3 Steps to Leverage Google Drive in the Classroom

When I am asked what tools or applications I am most fond of in education technology, the first thing I will say is Google Docs (Now termed Google Drive). Google Docs have been one of the best additions to the educational technology landscape in the past ten years. A Google Doc is an intuitive application and aligns across the K-12 content areas and Common Core. It’s a tool that sheds a new light, most importantly, on the writing process, the revision and reflection process in writing, and with peer editing and collaboration. In a nutshell, Google Drive checks all of these pedagogical boxes.

Beyond the direct impact in the classroom, Google Drive enhances and simplifies classroom organization as well. In my classroom experience (9-12 English and Digital literacy), I have found Google Drive to be a good primer for introducing Web 2.0 tools as well as digital citizenship skills, collaboration skills, organizational skills, research, etc. But, when you consider what the suite of Google Drive applications can do, you start to imagine working completely in this single ecosystem. In the education community this is referred to as a learning management system, or LMS. An LMS is something schools will sometimes purchase as a way to simplify and organize their digital ecosystem. The one element I like about an LMS is that it limits confusion and simplifies content delivery and consumption. Conversely, an LMS limits options and encroaches upon teacher autonomy.

However, if your district is already using Google Apps for Education, in a sense, you already have an LMS at your disposal. GAFE offers many of the apps that are integrated into an LMS plus many third party applications integrate Google Drive. Apps such as Notability, Edmodo, and Subtext all feature seamless Google Drive integration. Setting up your initial digital workflow can happen three simple phases. Here’s how…

Phase 1

This is where most of the grunt work is done. When I would receive my class rosters the first thing I would do is create class groups in GMail. This would allow me to send out an email blast, or a Google Drive blast easily without having to type in all of my student’s names each time. Before the first day of class I would create a shared class folder. This folder would be set as view only and I would share it with each student. This folder is where I would distribute class materials, digital handouts, assignments, projects, etc.

Phase 2

During the first day of class I would begin the class by going over the digital workflow that we’d be using. This consisted of explaining what Google Drive is, what it can do, and the responsibility students had to check it. Once they had a basic understanding of how they would access classroom content, I would give them an assignment. Each student had to create a shared folder for “homework” or during class. They were to share that folder with me. This would serve as a submission folder for students. Basically, any time they had to submit work digitally, it was to be put in this folder. Students also used this folder for projects and other assignments that were doled out during the semester.

Phase 3

Once you set up your digital workflow, you can slowly integrate some other applications. Many teachers I’ve worked created a classroom calendar and website. The teacher maintained the calendar and several pages on the website. Additionally, teachers would either have students create their own Google Site and link out to them from the classroom site, or they would give students a page on the primary classroom site with page-level permissions. This way, students could only edit their page and not others.

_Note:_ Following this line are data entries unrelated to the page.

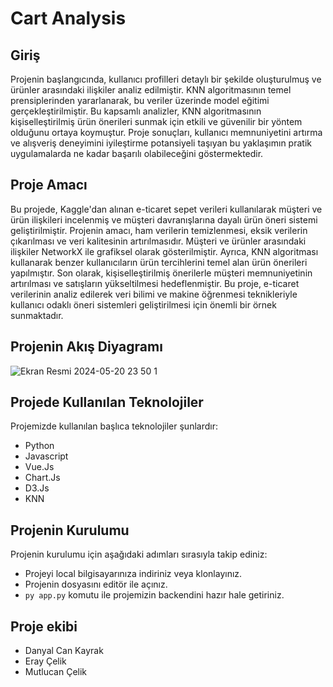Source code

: # Cart Analysis
## Giriş
Projenin başlangıcında, kullanıcı profilleri detaylı bir şekilde oluşturulmuş ve ürünler arasındaki ilişkiler analiz edilmiştir. KNN algoritmasının temel prensiplerinden yararlanarak, bu veriler üzerinde model eğitimi gerçekleştirilmiştir. Bu kapsamlı analizler, KNN algoritmasının kişiselleştirilmiş ürün önerileri sunmak için etkili ve güvenilir bir yöntem olduğunu ortaya koymuştur. Proje sonuçları, kullanıcı memnuniyetini artırma ve alışveriş deneyimini iyileştirme potansiyeli taşıyan bu yaklaşımın pratik uygulamalarda ne kadar başarılı olabileceğini göstermektedir.

## Proje Amacı
Bu projede, Kaggle'dan alınan e-ticaret sepet verileri kullanılarak müşteri ve ürün ilişkileri incelenmiş ve müşteri davranışlarına dayalı ürün öneri sistemi geliştirilmiştir. Projenin amacı, ham verilerin temizlenmesi, eksik verilerin çıkarılması ve veri kalitesinin artırılmasıdır. Müşteri ve ürünler arasındaki ilişkiler NetworkX ile grafiksel olarak gösterilmiştir. Ayrıca, KNN algoritması kullanarak benzer kullanıcıların ürün tercihlerini temel alan ürün önerileri yapılmıştır. Son olarak, kişiselleştirilmiş önerilerle müşteri memnuniyetinin artırılması ve satışların yükseltilmesi hedeflenmiştir. Bu proje, e-ticaret verilerinin analiz edilerek veri bilimi ve makine öğrenmesi teknikleriyle kullanıcı odaklı öneri sistemleri geliştirilmesi için önemli bir örnek sunmaktadır.

## Projenin Akış Diyagramı
![Ekran Resmi 2024-05-20 23 50 1](https://github.com/DCanKayrak/cart-analysis/assets/94143272/e8481635-b121-4781-a149-eebae4723176)

## Projede Kullanılan Teknolojiler
Projemizde kullanılan başlıca teknolojiler şunlardır:
- Python
- Javascript
- Vue.Js
- Chart.Js
- D3.Js
- KNN

## Projenin Kurulumu
Projenin kurulumu için aşağıdaki adımları sırasıyla takip ediniz:
- Projeyi local bilgisayarınıza indiriniz veya klonlayınız.
- Projenin dosyasını editör ile açınız.
- `py app.py` komutu ile projemizin backendini hazır hale getiriniz.

## Proje ekibi
- Danyal Can Kayrak
- Eray Çelik
- Mutlucan Çelik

And that’s it. Where you go from here is entirely up to you. These three phases are relatively simple to set up and integrate the first week of school. Plus, it puts the onus on the students to check in with class assignments, projects, etc. and provides transparency for parents or guardians to check in with classroom activity. Also, students learn how to leverage the cloud in an educational setting. These skill sets are essential at the next level and beyond.

The key component in creating a digital workflow is keep it simple. The idea that in order to engage students you need to shower them with apps and technology is a misnomer. Plus, adding too many digital avenues to a student’s plate creates more confusion than productivity.